Los Angeles hotel executives are raising urgent concerns that a city-mandated minimum wage increase is undermining the hospitality industry at the worst possible time. With the 2026 FIFA World Cup, the U.S. Women's Open, and the 2028 Summer Olympics all on the horizon, industry leaders say the policy is already reducing hiring, slashing labor hours, and scaring off new hotel investments.
The law, signed by Democratic Mayor Karen Bass last year, requires hourly wages for airport and hotel workers to climb by $2.50 per year until reaching $30 an hour by 2028. Rosanna Maietta, president and CEO of the American Hotel and Lodging Association, told Fox News Digital that roughly 100 restaurants have closed in the past year and about 6% of affected workers have already lost their jobs. "If the city doesn't start working with the business community, by 2028, things will be very different in terms of room availability at hotels," she warned.
An AHLA report found that the mandate has stripped operators of the flexibility to manage fluctuating market conditions, leading to delayed or canceled development projects and reduced airline operations at nearby airports. The study was not simply an industry initiative — it was commissioned under a 2015 city ordinance requiring an economic review every three years, with the city itself providing the survey questions.
Not everyone is sympathetic.
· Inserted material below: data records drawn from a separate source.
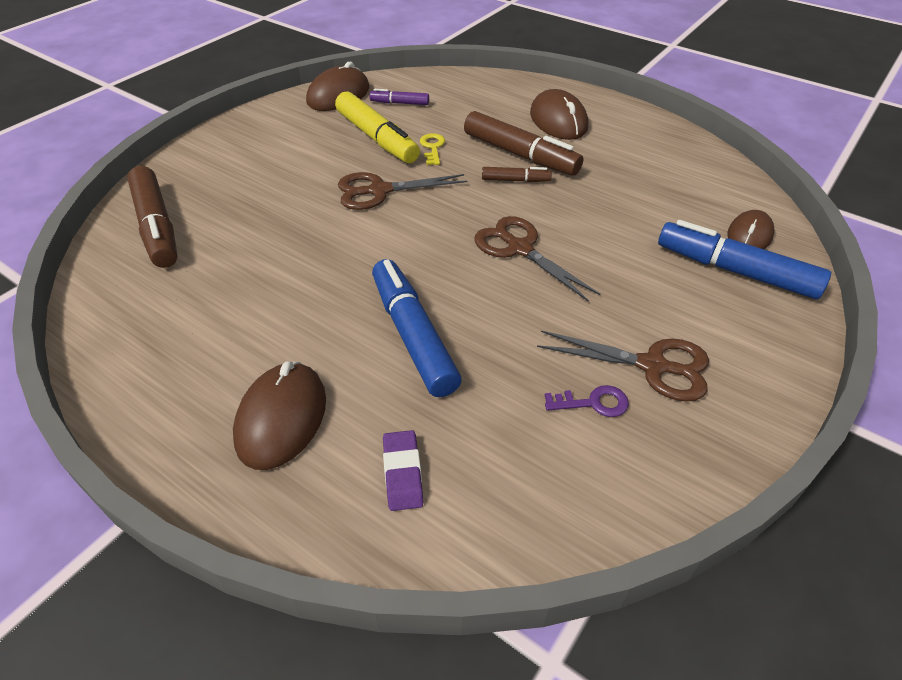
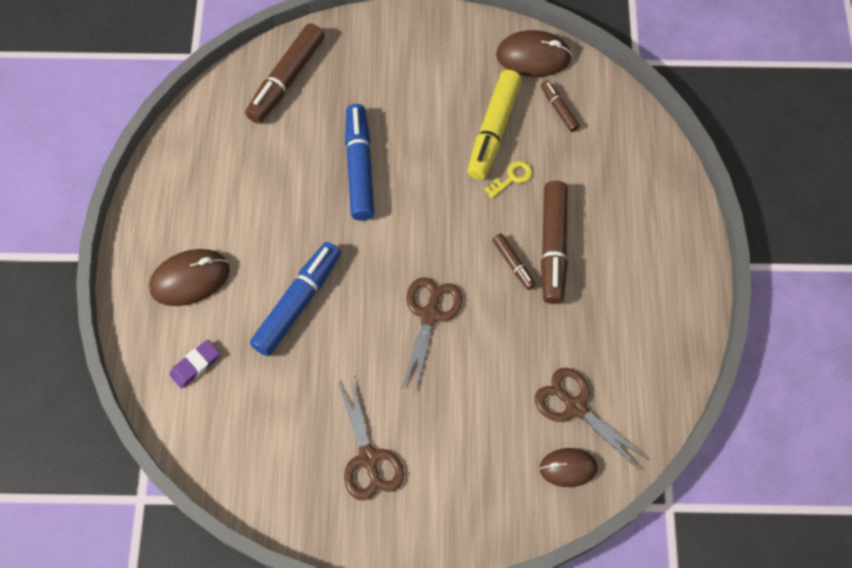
camera: 55 degrees right, 20 degrees up
brown scissors [338,172,468,210] -> brown scissors moved to [535,368,648,469]
purple marker [369,89,429,105] -> brown marker [541,80,580,132]
brown mouse [530,89,588,140] -> none
purple key [545,385,629,417] -> none
blue marker [658,220,831,299] -> blue marker moved to [345,104,374,221]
City Councilmember Hugo Soto-Martínez, a vocal supporter of the wage hike, dismissed the findings as corporate spin. "Billionaire corporations spent millions of dollars trying to avoid paying their workers and providing them healthcare, and they failed," he said, arguing that fair wages would ultimately boost the local economy. Mayor Bass did not respond to a request for comment.
The stakes extend well beyond labor policy. Los Angeles is counting on a fully operational hospitality sector to accommodate the hundreds of thousands of visitors expected for SoFi Stadium's World Cup matches and the Olympic Games. If the industry's warnings prove accurate, the city could face an embarrassing room shortage just as the global spotlight lands squarely on Southern California.